One of biggest sticking points, he says, is the KIO’s proposals for the sharing of Kachin State’s extensive natural resources, which the government side has so far declined to discuss.
Sumlut Gam’s colleague Gun Maw, who in addition to being deputy chief serves as the KIO’s foreign minister, is often the most prominent KIO official at the talks. He faults the government’s insistence on having an end to the fighting without allowing for meaningful change to the ethnic state of affairs as the reason there hasn’t been an agreement.
“The problem continues to exist because the Burmese government only wants to sign an agreement to cease the fighting,” he told The Irrawaddy during a stopover in Thailand in February. “But, what we want is to sign an agreement that has definitive plans for what comes next after we stop the fighting.
“The reason for this is that, although we were in a 17-year ceasefire agreement before, no constructive dialogue nor discussion came out of it. So, this time, having learned from our past experience, we want agreement if we are going to sign a ceasefire one more time. One that promises a well-oriented and meaningful political work plan for the future.”

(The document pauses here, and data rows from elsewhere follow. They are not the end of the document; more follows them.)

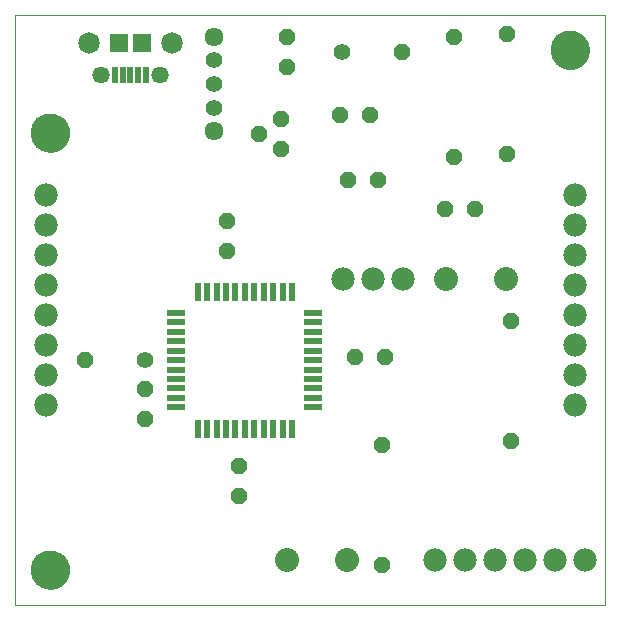
<source format=gts>
G04 EAGLE Gerber RS-274X export*
G75*
%MOMM*%
%FSLAX34Y34*%
%LPD*%
%INSolder Mask top*%
%IPPOS*%
%AMOC8*
5,1,8,0,0,1.08239X$1,22.5*%
G01*
%ADD10C,0.000000*%
%ADD11C,3.301600*%
%ADD12P,1.539592X8X292.500000*%
%ADD13P,1.539592X8X22.500000*%
%ADD14C,1.422400*%
%ADD15P,1.539592X8X202.500000*%
%ADD16P,1.539592X8X112.500000*%
%ADD17R,0.501600X1.451600*%
%ADD18C,1.459600*%
%ADD19C,1.826600*%
%ADD20R,1.601600X1.601600*%
%ADD21C,1.981200*%
%ADD22R,1.601600X0.601600*%
%ADD23R,0.601600X1.601600*%
%ADD24C,2.032000*%
%ADD25C,1.409600*%
%ADD26C,1.609600*%


D10*
X0Y0D02*
X500000Y0D01*
X500000Y500000D01*
X0Y500000D01*
X0Y0D01*
X454000Y470000D02*
X454005Y470393D01*
X454019Y470785D01*
X454043Y471177D01*
X454077Y471568D01*
X454120Y471959D01*
X454173Y472348D01*
X454236Y472735D01*
X454307Y473121D01*
X454389Y473506D01*
X454479Y473888D01*
X454580Y474267D01*
X454689Y474645D01*
X454808Y475019D01*
X454935Y475390D01*
X455072Y475758D01*
X455218Y476123D01*
X455373Y476484D01*
X455536Y476841D01*
X455708Y477194D01*
X455889Y477542D01*
X456079Y477886D01*
X456276Y478226D01*
X456482Y478560D01*
X456696Y478889D01*
X456919Y479213D01*
X457149Y479531D01*
X457386Y479844D01*
X457632Y480150D01*
X457885Y480451D01*
X458145Y480745D01*
X458412Y481033D01*
X458686Y481314D01*
X458967Y481588D01*
X459255Y481855D01*
X459549Y482115D01*
X459850Y482368D01*
X460156Y482614D01*
X460469Y482851D01*
X460787Y483081D01*
X461111Y483304D01*
X461440Y483518D01*
X461774Y483724D01*
X462114Y483921D01*
X462458Y484111D01*
X462806Y484292D01*
X463159Y484464D01*
X463516Y484627D01*
X463877Y484782D01*
X464242Y484928D01*
X464610Y485065D01*
X464981Y485192D01*
X465355Y485311D01*
X465733Y485420D01*
X466112Y485521D01*
X466494Y485611D01*
X466879Y485693D01*
X467265Y485764D01*
X467652Y485827D01*
X468041Y485880D01*
X468432Y485923D01*
X468823Y485957D01*
X469215Y485981D01*
X469607Y485995D01*
X470000Y486000D01*
X470393Y485995D01*
X470785Y485981D01*
X471177Y485957D01*
X471568Y485923D01*
X471959Y485880D01*
X472348Y485827D01*
X472735Y485764D01*
X473121Y485693D01*
X473506Y485611D01*
X473888Y485521D01*
X474267Y485420D01*
X474645Y485311D01*
X475019Y485192D01*
X475390Y485065D01*
X475758Y484928D01*
X476123Y484782D01*
X476484Y484627D01*
X476841Y484464D01*
X477194Y484292D01*
X477542Y484111D01*
X477886Y483921D01*
X478226Y483724D01*
X478560Y483518D01*
X478889Y483304D01*
X479213Y483081D01*
X479531Y482851D01*
X479844Y482614D01*
X480150Y482368D01*
X480451Y482115D01*
X480745Y481855D01*
X481033Y481588D01*
X481314Y481314D01*
X481588Y481033D01*
X481855Y480745D01*
X482115Y480451D01*
X482368Y480150D01*
X482614Y479844D01*
X482851Y479531D01*
X483081Y479213D01*
X483304Y478889D01*
X483518Y478560D01*
X483724Y478226D01*
X483921Y477886D01*
X484111Y477542D01*
X484292Y477194D01*
X484464Y476841D01*
X484627Y476484D01*
X484782Y476123D01*
X484928Y475758D01*
X485065Y475390D01*
X485192Y475019D01*
X485311Y474645D01*
X485420Y474267D01*
X485521Y473888D01*
X485611Y473506D01*
X485693Y473121D01*
X485764Y472735D01*
X485827Y472348D01*
X485880Y471959D01*
X485923Y471568D01*
X485957Y471177D01*
X485981Y470785D01*
X485995Y470393D01*
X486000Y470000D01*
X485995Y469607D01*
X485981Y469215D01*
X485957Y468823D01*
X485923Y468432D01*
X485880Y468041D01*
X485827Y467652D01*
X485764Y467265D01*
X485693Y466879D01*
X485611Y466494D01*
X485521Y466112D01*
X485420Y465733D01*
X485311Y465355D01*
X485192Y464981D01*
X485065Y464610D01*
X484928Y464242D01*
X484782Y463877D01*
X484627Y463516D01*
X484464Y463159D01*
X484292Y462806D01*
X484111Y462458D01*
X483921Y462114D01*
X483724Y461774D01*
X483518Y461440D01*
X483304Y461111D01*
X483081Y460787D01*
X482851Y460469D01*
X482614Y460156D01*
X482368Y459850D01*
X482115Y459549D01*
X481855Y459255D01*
X481588Y458967D01*
X481314Y458686D01*
X481033Y458412D01*
X480745Y458145D01*
X480451Y457885D01*
X480150Y457632D01*
X479844Y457386D01*
X479531Y457149D01*
X479213Y456919D01*
X478889Y456696D01*
X478560Y456482D01*
X478226Y456276D01*
X477886Y456079D01*
X477542Y455889D01*
X477194Y455708D01*
X476841Y455536D01*
X476484Y455373D01*
X476123Y455218D01*
X475758Y455072D01*
X475390Y454935D01*
X475019Y454808D01*
X474645Y454689D01*
X474267Y454580D01*
X473888Y454479D01*
X473506Y454389D01*
X473121Y454307D01*
X472735Y454236D01*
X472348Y454173D01*
X471959Y454120D01*
X471568Y454077D01*
X471177Y454043D01*
X470785Y454019D01*
X470393Y454005D01*
X470000Y454000D01*
X469607Y454005D01*
X469215Y454019D01*
X468823Y454043D01*
X468432Y454077D01*
X468041Y454120D01*
X467652Y454173D01*
X467265Y454236D01*
X466879Y454307D01*
X466494Y454389D01*
X466112Y454479D01*
X465733Y454580D01*
X465355Y454689D01*
X464981Y454808D01*
X464610Y454935D01*
X464242Y455072D01*
X463877Y455218D01*
X463516Y455373D01*
X463159Y455536D01*
X462806Y455708D01*
X462458Y455889D01*
X462114Y456079D01*
X461774Y456276D01*
X461440Y456482D01*
X461111Y456696D01*
X460787Y456919D01*
X460469Y457149D01*
X460156Y457386D01*
X459850Y457632D01*
X459549Y457885D01*
X459255Y458145D01*
X458967Y458412D01*
X458686Y458686D01*
X458412Y458967D01*
X458145Y459255D01*
X457885Y459549D01*
X457632Y459850D01*
X457386Y460156D01*
X457149Y460469D01*
X456919Y460787D01*
X456696Y461111D01*
X456482Y461440D01*
X456276Y461774D01*
X456079Y462114D01*
X455889Y462458D01*
X455708Y462806D01*
X455536Y463159D01*
X455373Y463516D01*
X455218Y463877D01*
X455072Y464242D01*
X454935Y464610D01*
X454808Y464981D01*
X454689Y465355D01*
X454580Y465733D01*
X454479Y466112D01*
X454389Y466494D01*
X454307Y466879D01*
X454236Y467265D01*
X454173Y467652D01*
X454120Y468041D01*
X454077Y468432D01*
X454043Y468823D01*
X454019Y469215D01*
X454005Y469607D01*
X454000Y470000D01*
D11*
X470000Y470000D03*
D10*
X14000Y400000D02*
X14005Y400393D01*
X14019Y400785D01*
X14043Y401177D01*
X14077Y401568D01*
X14120Y401959D01*
X14173Y402348D01*
X14236Y402735D01*
X14307Y403121D01*
X14389Y403506D01*
X14479Y403888D01*
X14580Y404267D01*
X14689Y404645D01*
X14808Y405019D01*
X14935Y405390D01*
X15072Y405758D01*
X15218Y406123D01*
X15373Y406484D01*
X15536Y406841D01*
X15708Y407194D01*
X15889Y407542D01*
X16079Y407886D01*
X16276Y408226D01*
X16482Y408560D01*
X16696Y408889D01*
X16919Y409213D01*
X17149Y409531D01*
X17386Y409844D01*
X17632Y410150D01*
X17885Y410451D01*
X18145Y410745D01*
X18412Y411033D01*
X18686Y411314D01*
X18967Y411588D01*
X19255Y411855D01*
X19549Y412115D01*
X19850Y412368D01*
X20156Y412614D01*
X20469Y412851D01*
X20787Y413081D01*
X21111Y413304D01*
X21440Y413518D01*
X21774Y413724D01*
X22114Y413921D01*
X22458Y414111D01*
X22806Y414292D01*
X23159Y414464D01*
X23516Y414627D01*
X23877Y414782D01*
X24242Y414928D01*
X24610Y415065D01*
X24981Y415192D01*
X25355Y415311D01*
X25733Y415420D01*
X26112Y415521D01*
X26494Y415611D01*
X26879Y415693D01*
X27265Y415764D01*
X27652Y415827D01*
X28041Y415880D01*
X28432Y415923D01*
X28823Y415957D01*
X29215Y415981D01*
X29607Y415995D01*
X30000Y416000D01*
X30393Y415995D01*
X30785Y415981D01*
X31177Y415957D01*
X31568Y415923D01*
X31959Y415880D01*
X32348Y415827D01*
X32735Y415764D01*
X33121Y415693D01*
X33506Y415611D01*
X33888Y415521D01*
X34267Y415420D01*
X34645Y415311D01*
X35019Y415192D01*
X35390Y415065D01*
X35758Y414928D01*
X36123Y414782D01*
X36484Y414627D01*
X36841Y414464D01*
X37194Y414292D01*
X37542Y414111D01*
X37886Y413921D01*
X38226Y413724D01*
X38560Y413518D01*
X38889Y413304D01*
X39213Y413081D01*
X39531Y412851D01*
X39844Y412614D01*
X40150Y412368D01*
X40451Y412115D01*
X40745Y411855D01*
X41033Y411588D01*
X41314Y411314D01*
X41588Y411033D01*
X41855Y410745D01*
X42115Y410451D01*
X42368Y410150D01*
X42614Y409844D01*
X42851Y409531D01*
X43081Y409213D01*
X43304Y408889D01*
X43518Y408560D01*
X43724Y408226D01*
X43921Y407886D01*
X44111Y407542D01*
X44292Y407194D01*
X44464Y406841D01*
X44627Y406484D01*
X44782Y406123D01*
X44928Y405758D01*
X45065Y405390D01*
X45192Y405019D01*
X45311Y404645D01*
X45420Y404267D01*
X45521Y403888D01*
X45611Y403506D01*
X45693Y403121D01*
X45764Y402735D01*
X45827Y402348D01*
X45880Y401959D01*
X45923Y401568D01*
X45957Y401177D01*
X45981Y400785D01*
X45995Y400393D01*
X46000Y400000D01*
X45995Y399607D01*
X45981Y399215D01*
X45957Y398823D01*
X45923Y398432D01*
X45880Y398041D01*
X45827Y397652D01*
X45764Y397265D01*
X45693Y396879D01*
X45611Y396494D01*
X45521Y396112D01*
X45420Y395733D01*
X45311Y395355D01*
X45192Y394981D01*
X45065Y394610D01*
X44928Y394242D01*
X44782Y393877D01*
X44627Y393516D01*
X44464Y393159D01*
X44292Y392806D01*
X44111Y392458D01*
X43921Y392114D01*
X43724Y391774D01*
X43518Y391440D01*
X43304Y391111D01*
X43081Y390787D01*
X42851Y390469D01*
X42614Y390156D01*
X42368Y389850D01*
X42115Y389549D01*
X41855Y389255D01*
X41588Y388967D01*
X41314Y388686D01*
X41033Y388412D01*
X40745Y388145D01*
X40451Y387885D01*
X40150Y387632D01*
X39844Y387386D01*
X39531Y387149D01*
X39213Y386919D01*
X38889Y386696D01*
X38560Y386482D01*
X38226Y386276D01*
X37886Y386079D01*
X37542Y385889D01*
X37194Y385708D01*
X36841Y385536D01*
X36484Y385373D01*
X36123Y385218D01*
X35758Y385072D01*
X35390Y384935D01*
X35019Y384808D01*
X34645Y384689D01*
X34267Y384580D01*
X33888Y384479D01*
X33506Y384389D01*
X33121Y384307D01*
X32735Y384236D01*
X32348Y384173D01*
X31959Y384120D01*
X31568Y384077D01*
X31177Y384043D01*
X30785Y384019D01*
X30393Y384005D01*
X30000Y384000D01*
X29607Y384005D01*
X29215Y384019D01*
X28823Y384043D01*
X28432Y384077D01*
X28041Y384120D01*
X27652Y384173D01*
X27265Y384236D01*
X26879Y384307D01*
X26494Y384389D01*
X26112Y384479D01*
X25733Y384580D01*
X25355Y384689D01*
X24981Y384808D01*
X24610Y384935D01*
X24242Y385072D01*
X23877Y385218D01*
X23516Y385373D01*
X23159Y385536D01*
X22806Y385708D01*
X22458Y385889D01*
X22114Y386079D01*
X21774Y386276D01*
X21440Y386482D01*
X21111Y386696D01*
X20787Y386919D01*
X20469Y387149D01*
X20156Y387386D01*
X19850Y387632D01*
X19549Y387885D01*
X19255Y388145D01*
X18967Y388412D01*
X18686Y388686D01*
X18412Y388967D01*
X18145Y389255D01*
X17885Y389549D01*
X17632Y389850D01*
X17386Y390156D01*
X17149Y390469D01*
X16919Y390787D01*
X16696Y391111D01*
X16482Y391440D01*
X16276Y391774D01*
X16079Y392114D01*
X15889Y392458D01*
X15708Y392806D01*
X15536Y393159D01*
X15373Y393516D01*
X15218Y393877D01*
X15072Y394242D01*
X14935Y394610D01*
X14808Y394981D01*
X14689Y395355D01*
X14580Y395733D01*
X14479Y396112D01*
X14389Y396494D01*
X14307Y396879D01*
X14236Y397265D01*
X14173Y397652D01*
X14120Y398041D01*
X14077Y398432D01*
X14043Y398823D01*
X14019Y399215D01*
X14005Y399607D01*
X14000Y400000D01*
D11*
X30000Y400000D03*
D10*
X14000Y30000D02*
X14005Y30393D01*
X14019Y30785D01*
X14043Y31177D01*
X14077Y31568D01*
X14120Y31959D01*
X14173Y32348D01*
X14236Y32735D01*
X14307Y33121D01*
X14389Y33506D01*
X14479Y33888D01*
X14580Y34267D01*
X14689Y34645D01*
X14808Y35019D01*
X14935Y35390D01*
X15072Y35758D01*
X15218Y36123D01*
X15373Y36484D01*
X15536Y36841D01*
X15708Y37194D01*
X15889Y37542D01*
X16079Y37886D01*
X16276Y38226D01*
X16482Y38560D01*
X16696Y38889D01*
X16919Y39213D01*
X17149Y39531D01*
X17386Y39844D01*
X17632Y40150D01*
X17885Y40451D01*
X18145Y40745D01*
X18412Y41033D01*
X18686Y41314D01*
X18967Y41588D01*
X19255Y41855D01*
X19549Y42115D01*
X19850Y42368D01*
X20156Y42614D01*
X20469Y42851D01*
X20787Y43081D01*
X21111Y43304D01*
X21440Y43518D01*
X21774Y43724D01*
X22114Y43921D01*
X22458Y44111D01*
X22806Y44292D01*
X23159Y44464D01*
X23516Y44627D01*
X23877Y44782D01*
X24242Y44928D01*
X24610Y45065D01*
X24981Y45192D01*
X25355Y45311D01*
X25733Y45420D01*
X26112Y45521D01*
X26494Y45611D01*
X26879Y45693D01*
X27265Y45764D01*
X27652Y45827D01*
X28041Y45880D01*
X28432Y45923D01*
X28823Y45957D01*
X29215Y45981D01*
X29607Y45995D01*
X30000Y46000D01*
X30393Y45995D01*
X30785Y45981D01*
X31177Y45957D01*
X31568Y45923D01*
X31959Y45880D01*
X32348Y45827D01*
X32735Y45764D01*
X33121Y45693D01*
X33506Y45611D01*
X33888Y45521D01*
X34267Y45420D01*
X34645Y45311D01*
X35019Y45192D01*
X35390Y45065D01*
X35758Y44928D01*
X36123Y44782D01*
X36484Y44627D01*
X36841Y44464D01*
X37194Y44292D01*
X37542Y44111D01*
X37886Y43921D01*
X38226Y43724D01*
X38560Y43518D01*
X38889Y43304D01*
X39213Y43081D01*
X39531Y42851D01*
X39844Y42614D01*
X40150Y42368D01*
X40451Y42115D01*
X40745Y41855D01*
X41033Y41588D01*
X41314Y41314D01*
X41588Y41033D01*
X41855Y40745D01*
X42115Y40451D01*
X42368Y40150D01*
X42614Y39844D01*
X42851Y39531D01*
X43081Y39213D01*
X43304Y38889D01*
X43518Y38560D01*
X43724Y38226D01*
X43921Y37886D01*
X44111Y37542D01*
X44292Y37194D01*
X44464Y36841D01*
X44627Y36484D01*
X44782Y36123D01*
X44928Y35758D01*
X45065Y35390D01*
X45192Y35019D01*
X45311Y34645D01*
X45420Y34267D01*
X45521Y33888D01*
X45611Y33506D01*
X45693Y33121D01*
X45764Y32735D01*
X45827Y32348D01*
X45880Y31959D01*
X45923Y31568D01*
X45957Y31177D01*
X45981Y30785D01*
X45995Y30393D01*
X46000Y30000D01*
X45995Y29607D01*
X45981Y29215D01*
X45957Y28823D01*
X45923Y28432D01*
X45880Y28041D01*
X45827Y27652D01*
X45764Y27265D01*
X45693Y26879D01*
X45611Y26494D01*
X45521Y26112D01*
X45420Y25733D01*
X45311Y25355D01*
X45192Y24981D01*
X45065Y24610D01*
X44928Y24242D01*
X44782Y23877D01*
X44627Y23516D01*
X44464Y23159D01*
X44292Y22806D01*
X44111Y22458D01*
X43921Y22114D01*
X43724Y21774D01*
X43518Y21440D01*
X43304Y21111D01*
X43081Y20787D01*
X42851Y20469D01*
X42614Y20156D01*
X42368Y19850D01*
X42115Y19549D01*
X41855Y19255D01*
X41588Y18967D01*
X41314Y18686D01*
X41033Y18412D01*
X40745Y18145D01*
X40451Y17885D01*
X40150Y17632D01*
X39844Y17386D01*
X39531Y17149D01*
X39213Y16919D01*
X38889Y16696D01*
X38560Y16482D01*
X38226Y16276D01*
X37886Y16079D01*
X37542Y15889D01*
X37194Y15708D01*
X36841Y15536D01*
X36484Y15373D01*
X36123Y15218D01*
X35758Y15072D01*
X35390Y14935D01*
X35019Y14808D01*
X34645Y14689D01*
X34267Y14580D01*
X33888Y14479D01*
X33506Y14389D01*
X33121Y14307D01*
X32735Y14236D01*
X32348Y14173D01*
X31959Y14120D01*
X31568Y14077D01*
X31177Y14043D01*
X30785Y14019D01*
X30393Y14005D01*
X30000Y14000D01*
X29607Y14005D01*
X29215Y14019D01*
X28823Y14043D01*
X28432Y14077D01*
X28041Y14120D01*
X27652Y14173D01*
X27265Y14236D01*
X26879Y14307D01*
X26494Y14389D01*
X26112Y14479D01*
X25733Y14580D01*
X25355Y14689D01*
X24981Y14808D01*
X24610Y14935D01*
X24242Y15072D01*
X23877Y15218D01*
X23516Y15373D01*
X23159Y15536D01*
X22806Y15708D01*
X22458Y15889D01*
X22114Y16079D01*
X21774Y16276D01*
X21440Y16482D01*
X21111Y16696D01*
X20787Y16919D01*
X20469Y17149D01*
X20156Y17386D01*
X19850Y17632D01*
X19549Y17885D01*
X19255Y18145D01*
X18967Y18412D01*
X18686Y18686D01*
X18412Y18967D01*
X18145Y19255D01*
X17885Y19549D01*
X17632Y19850D01*
X17386Y20156D01*
X17149Y20469D01*
X16919Y20787D01*
X16696Y21111D01*
X16482Y21440D01*
X16276Y21774D01*
X16079Y22114D01*
X15889Y22458D01*
X15708Y22806D01*
X15536Y23159D01*
X15373Y23516D01*
X15218Y23877D01*
X15072Y24242D01*
X14935Y24610D01*
X14808Y24981D01*
X14689Y25355D01*
X14580Y25733D01*
X14479Y26112D01*
X14389Y26494D01*
X14307Y26879D01*
X14236Y27265D01*
X14173Y27652D01*
X14120Y28041D01*
X14077Y28432D01*
X14043Y28823D01*
X14019Y29215D01*
X14005Y29607D01*
X14000Y30000D01*
D11*
X30000Y30000D03*
D12*
X230200Y481300D03*
X230200Y455900D03*
D13*
X275200Y415200D03*
X300600Y415200D03*
D12*
X190200Y118300D03*
X190200Y92900D03*
D13*
X288200Y210200D03*
X313600Y210200D03*
D14*
X110500Y207500D03*
D15*
X59700Y207500D03*
D14*
X277000Y468200D03*
D13*
X327800Y468200D03*
D16*
X179800Y299700D03*
X179800Y325100D03*
D17*
X97900Y448700D03*
X91400Y448700D03*
X84900Y448700D03*
X104400Y448700D03*
X110900Y448700D03*
D18*
X122900Y448700D03*
X72900Y448700D03*
D19*
X62900Y475700D03*
X132900Y475700D03*
D20*
X107900Y475700D03*
X87900Y475700D03*
D21*
X474700Y169300D03*
X474700Y194700D03*
X474700Y220100D03*
X474700Y245500D03*
X474700Y270900D03*
X474700Y296300D03*
X474700Y321700D03*
X474700Y347100D03*
X26600Y169800D03*
X26600Y195200D03*
X26600Y220600D03*
X26600Y246000D03*
X26600Y271400D03*
X26600Y296800D03*
X26600Y322200D03*
X26600Y347600D03*
D13*
X282500Y360300D03*
X307900Y360300D03*
X364100Y335300D03*
X389500Y335300D03*
D21*
X328300Y276300D03*
X302900Y276300D03*
X277500Y276300D03*
D12*
X311000Y135300D03*
X311000Y33700D03*
X371800Y481300D03*
X371800Y379700D03*
X416800Y483300D03*
X416800Y381700D03*
D22*
X136800Y247500D03*
X136800Y239500D03*
X136800Y231500D03*
X136800Y223500D03*
X136800Y215500D03*
X136800Y207500D03*
X136800Y199500D03*
X136800Y191500D03*
X136800Y183500D03*
X136800Y175500D03*
X136800Y167500D03*
D23*
X154800Y149500D03*
X162800Y149500D03*
X170800Y149500D03*
X178800Y149500D03*
X186800Y149500D03*
X194800Y149500D03*
X202800Y149500D03*
X210800Y149500D03*
X218800Y149500D03*
X226800Y149500D03*
X234800Y149500D03*
D22*
X252800Y167500D03*
X252800Y175500D03*
X252800Y183500D03*
X252800Y191500D03*
X252800Y199500D03*
X252800Y207500D03*
X252800Y215500D03*
X252800Y223500D03*
X252800Y231500D03*
X252800Y239500D03*
X252800Y247500D03*
D23*
X234800Y265500D03*
X226800Y265500D03*
X218800Y265500D03*
X210800Y265500D03*
X202800Y265500D03*
X194800Y265500D03*
X186800Y265500D03*
X178800Y265500D03*
X170800Y265500D03*
X162800Y265500D03*
X154800Y265500D03*
D24*
X416100Y276500D03*
X365300Y276500D03*
D25*
X168400Y441400D03*
X168400Y461400D03*
X168400Y421400D03*
D26*
X168400Y401400D03*
X168400Y481400D03*
D16*
X225500Y412000D03*
X206450Y399300D03*
X225500Y386600D03*
D21*
X355600Y38700D03*
X381000Y38700D03*
X406400Y38700D03*
X431800Y38700D03*
X457200Y38700D03*
X482600Y38700D03*
D24*
X230600Y38600D03*
X281400Y38600D03*
D16*
X420000Y139200D03*
X420000Y240800D03*
D12*
X110000Y182700D03*
X110000Y157300D03*
M02*

</source>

Even if a far-reaching Kachin ceasefire is agreed to by both sides in the near future, the Kachin people’s long-standing political, economic and social grievances that have fueled the conflict and galvanized Kachin public support for the KIO will hardly disappear overnight. “We hate the military because of what they’ve done to our people,” says La Mai, the sergeant, echoing a sentiment shared by many of his fellow Kachin that is unlikely dissipate any time soon.